Soliloquy is more appreciative of its freeform expressionism than anything else.
Soliloquy (2021) Review By
Published on February 22, 2023
Rating 3 /5

There’s something about Soliloquy’s rant and assembly that makes it feel like a compelling short film for the era. Sure, at first glance, it looks like a low-budget video essay cobbled together for a YouTube video. It’s an experimental type of short independent film that attempts to mix 3D animation with video clips found online while trying to speak directly to the modern movement of those trying to live in this chaotic world. While not all that unique, the speech does feel as though it’s trying to tap into something as visceral as the more radical short films of the 1960s and 1970s, designed to attract, enrage, and inspire.
Artist Martine Syms is trying to reach out to millennials and Gen-Z as best as possible with familiar tools. The online masses have found themselves more inclined to have their eyeballs drawn towards a vtuber or animated avatar than they are somebody appearing on camera. Thus, Syms created Kita, a 3D avatar that looks like a video game character with the motion of someone alive via motion capture. She sways around and moves her arms as she attempts to captivate audiences who will take seriously her words about what it means to be human in this era of massive technological innovation.

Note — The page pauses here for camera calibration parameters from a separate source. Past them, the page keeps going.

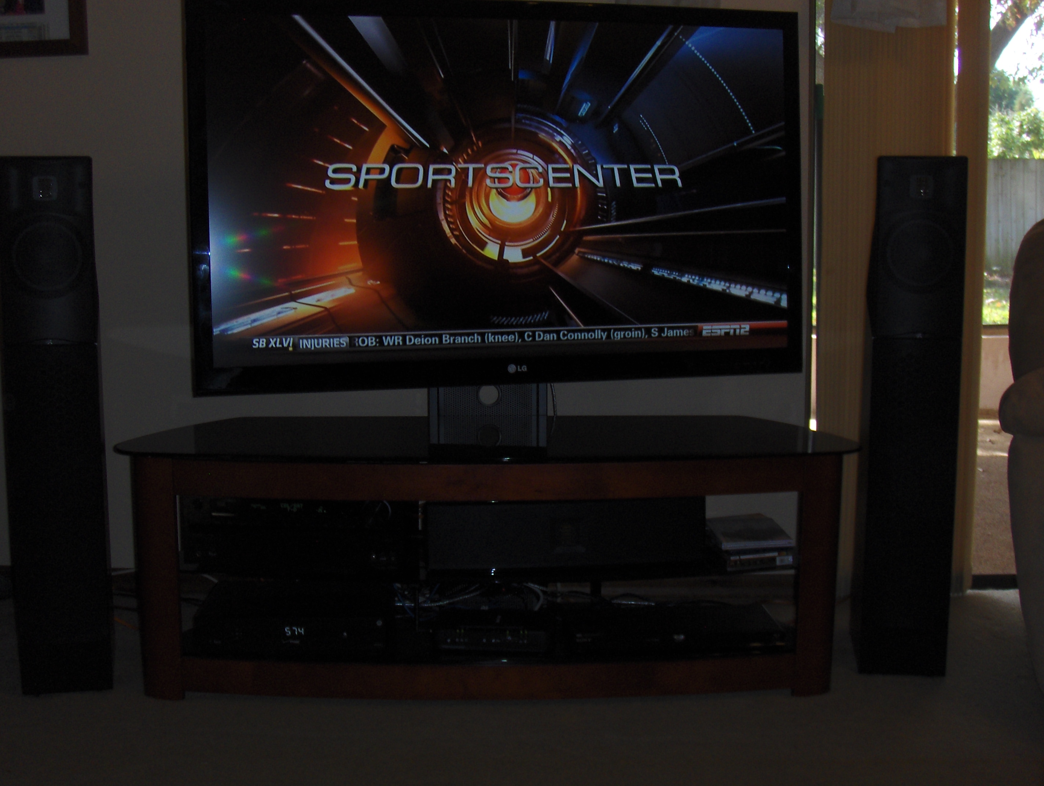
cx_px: 522
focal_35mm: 46
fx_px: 1389
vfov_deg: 31.6
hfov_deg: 41.2
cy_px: 393
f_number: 3.6
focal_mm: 7.4
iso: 100
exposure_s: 1/60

Syms's words are more profound on a cerebral level than trying to accurately account for the technological progress and its full effects on society. Instead, she comments more on the online cultural zeitgeist formed around social media, capitalism, and innovation. Her ranting is equal parts condemnation and hope, delivering solid points about how we’ve become crash-test dummies for social media. We rely so much on these many avenues for connection and information that it can become easy for our minds and consciousness to become manipulated in a world that feels both open and closed within this realm.
There’s an almost insulting level of accuracy in Syms's tactics to reach the audience. The many stock clips she lifts for this film feel like the predictable filler that crowds so many YouTube essays that become so fervently consumed for their entertainment and education. The format has a bit of freedom for Syms to become often lost in her thoughts, sometimes rambling on what she notices of our world and processing it as her thoughts come to her. There’s a frustratingly free-flowing nature that becomes almost too accurate for the most mundane YouTubers. I almost instinctively expected her to end the short with the bog standard, “That’s all for this video, be sure to like and subscribe.”
Soliloquy is more appreciative of its freeform expressionism than anything else. At first glance, I found myself almost taken aback by its low effort, but it started to grow on me after some time. It presents just enough of that online expectation within its structure that it’s easier to become focused on the words of Kita and her ranting about the world. It doesn’t exactly go in any place all that profound, but the desire to strike out and reach the consciousness of those bedazzled by social media is an admirable one of note.